Frieda Pinto wearing pieces from Catherine Quin’s Women of Purpose collection CREDIT: COURTESY OF CATHERINE QUIN

How should fashion respond to the #metoo and Time’s Up movements? It’s a question which gripped anyone trying to analyse awards season style, the fashion month catwalks and, more recently, the Cannes red carpet. Was there any ‘right’ way to do that black dress code at the Golden Globes? Was modest suiting too resigned or fabulously empowered? Was a bum-skimming mini dress bad taste or brilliantly defiant?

At the shows in February, some designers tapped into the zeitgeist with protective collections; Miuccia Prada said that she created technical, fluoro looks “for the strength of women going out in the violence.” She added that her “dream [is] for women to be able to go out in the street and not be afraid. I wanted to have the freedom exaggerated.” Michael Kors just loved the black dresses he’d seen and paid tribute with a series of his own.

Meanwhile, Jennifer Lawrence became the heroine of the school of thought that anything goes when she defended her decision to wear a thigh-split, decolletage-baring Versace dress to a February photo call for her film Red Sparrow.

Jennifer Lawrence wearing the dress which divided opinion CREDIT: GETTY

“This is sexist, this is ridiculous, this is not feminism,” she wrote in a Facebook post. “Over- reacting about everything someone says or does, creating controversy over silly innocuous things such as what I choose to wear or not wear, is not moving us forward. It’s creating silly distractions from real issues. Get a grip people. Everything you see me wear is my choice.”

Designer Catherine Quin is now joining the debate with her latest project, Women of Purpose.

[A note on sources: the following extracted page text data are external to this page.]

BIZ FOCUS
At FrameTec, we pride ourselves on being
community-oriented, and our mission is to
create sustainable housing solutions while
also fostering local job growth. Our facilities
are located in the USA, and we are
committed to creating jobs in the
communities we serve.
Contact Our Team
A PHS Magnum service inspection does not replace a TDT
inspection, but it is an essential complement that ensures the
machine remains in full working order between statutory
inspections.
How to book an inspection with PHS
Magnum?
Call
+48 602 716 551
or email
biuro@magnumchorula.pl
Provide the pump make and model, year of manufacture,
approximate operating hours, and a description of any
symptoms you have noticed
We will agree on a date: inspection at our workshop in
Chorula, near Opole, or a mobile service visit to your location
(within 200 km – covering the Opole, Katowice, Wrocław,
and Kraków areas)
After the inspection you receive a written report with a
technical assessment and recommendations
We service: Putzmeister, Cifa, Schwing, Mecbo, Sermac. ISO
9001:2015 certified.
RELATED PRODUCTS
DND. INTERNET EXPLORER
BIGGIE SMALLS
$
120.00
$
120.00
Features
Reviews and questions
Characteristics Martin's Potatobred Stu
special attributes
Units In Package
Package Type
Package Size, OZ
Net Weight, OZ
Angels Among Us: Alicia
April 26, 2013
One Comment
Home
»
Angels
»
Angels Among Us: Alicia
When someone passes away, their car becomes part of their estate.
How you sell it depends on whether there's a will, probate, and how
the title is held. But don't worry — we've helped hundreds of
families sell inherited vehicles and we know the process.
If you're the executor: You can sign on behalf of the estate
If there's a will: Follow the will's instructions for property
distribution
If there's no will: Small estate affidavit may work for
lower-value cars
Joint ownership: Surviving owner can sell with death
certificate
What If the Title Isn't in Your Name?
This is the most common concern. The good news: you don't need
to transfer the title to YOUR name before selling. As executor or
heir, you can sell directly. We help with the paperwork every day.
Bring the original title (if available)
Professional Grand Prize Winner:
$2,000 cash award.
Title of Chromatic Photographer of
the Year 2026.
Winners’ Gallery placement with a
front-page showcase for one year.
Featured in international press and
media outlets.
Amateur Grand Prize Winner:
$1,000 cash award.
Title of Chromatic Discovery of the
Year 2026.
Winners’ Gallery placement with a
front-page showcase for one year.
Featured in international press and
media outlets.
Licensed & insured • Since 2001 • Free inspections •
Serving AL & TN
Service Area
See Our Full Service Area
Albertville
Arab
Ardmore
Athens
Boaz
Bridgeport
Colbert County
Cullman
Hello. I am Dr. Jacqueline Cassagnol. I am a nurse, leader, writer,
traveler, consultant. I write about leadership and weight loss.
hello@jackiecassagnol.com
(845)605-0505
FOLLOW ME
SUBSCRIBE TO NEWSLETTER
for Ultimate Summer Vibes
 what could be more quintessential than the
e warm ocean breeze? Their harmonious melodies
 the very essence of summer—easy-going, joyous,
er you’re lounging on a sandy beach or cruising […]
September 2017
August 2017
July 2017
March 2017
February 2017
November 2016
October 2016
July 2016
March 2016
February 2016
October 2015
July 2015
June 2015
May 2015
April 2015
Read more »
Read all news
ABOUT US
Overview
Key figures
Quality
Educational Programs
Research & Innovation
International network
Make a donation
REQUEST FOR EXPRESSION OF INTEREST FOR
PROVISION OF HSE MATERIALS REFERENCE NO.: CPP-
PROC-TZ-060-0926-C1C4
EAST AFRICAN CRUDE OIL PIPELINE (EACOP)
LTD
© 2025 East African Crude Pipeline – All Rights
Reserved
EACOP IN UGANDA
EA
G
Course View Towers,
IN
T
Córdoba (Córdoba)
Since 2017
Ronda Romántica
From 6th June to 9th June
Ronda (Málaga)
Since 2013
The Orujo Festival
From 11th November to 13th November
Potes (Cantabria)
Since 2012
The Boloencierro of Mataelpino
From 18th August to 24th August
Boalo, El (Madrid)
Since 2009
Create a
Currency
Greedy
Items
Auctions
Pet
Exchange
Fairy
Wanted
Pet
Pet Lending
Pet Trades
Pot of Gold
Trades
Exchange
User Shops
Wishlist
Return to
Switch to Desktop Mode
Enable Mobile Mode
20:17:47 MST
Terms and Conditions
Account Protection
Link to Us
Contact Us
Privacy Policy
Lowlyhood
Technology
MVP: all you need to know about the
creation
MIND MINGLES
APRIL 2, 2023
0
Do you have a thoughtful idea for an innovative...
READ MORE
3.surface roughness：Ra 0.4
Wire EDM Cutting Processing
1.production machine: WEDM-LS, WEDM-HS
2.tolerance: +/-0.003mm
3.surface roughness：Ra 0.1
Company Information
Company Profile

Renowned for her quietly sophisticated and resolutely minimalist designs, Quin has recruited a cast of women from the fields of acting, charity, modelling, architecture and more to wear her latest collection in a bid to offer an alternative series of role models “as women break down barriers in the light of the #metoo movement”. They include actress Frieda Pinto, architect Zoe Chan Eayrs, playwright Polly Stenham and Zimbabwean model and women’s rights campaigner Nyasha Matonhodze.

Model Nyasha Matonhodze wearing Catherine Quin CREDIT: COURTESY OF CATHERINE QUIN

“My intention has always been to allow a woman’s character to shine through, and her clothes not necessarily being the first thing that you notice,” says Quin of her personal response to the questioning which  has taken place of late. “I feel it has come to a point where these influencers and celebrities who are celebrities for celebrity’s sake have saturated our culture and I find it really demoralising that women are being reduced in that way,” she adds. “The women I’ve worked with for Women of Purpose are my version of an It girl.” She was also keen to represent a range of ages in the project, to get away from “the idealisation of youth” and celebrate “the wisdom of women who are older.”

Women for Women’s Brita Fernandez Schmidt CREDIT: COURTESY OF CATHERINE QUIN

Another woman who features in Quin’s series is Brita Fernandez Schmidt, the executive director of Women for Women International UK. Quin will be donating 25% of the profits from the collection to the charity, which helps women affected by conflict around the world. “Fashion is not life or death, but working with Women for Women puts the money where my mouth is,” says Quin.

Zoe Chan Eayrs CREDIT: COURTESY OF CATHERINE QUIN

Quin’s clothes are not always demure, exactly- bare shoulders, backless details and subtle splits feature throughout the collection- but she intends that “it’s about the experience of wearing them, they’re not restrictive. It’s less ostentatious, but how do I feel wearing it?” If the answer is ‘great’ then surely that’s an ideal measure of how to dress now.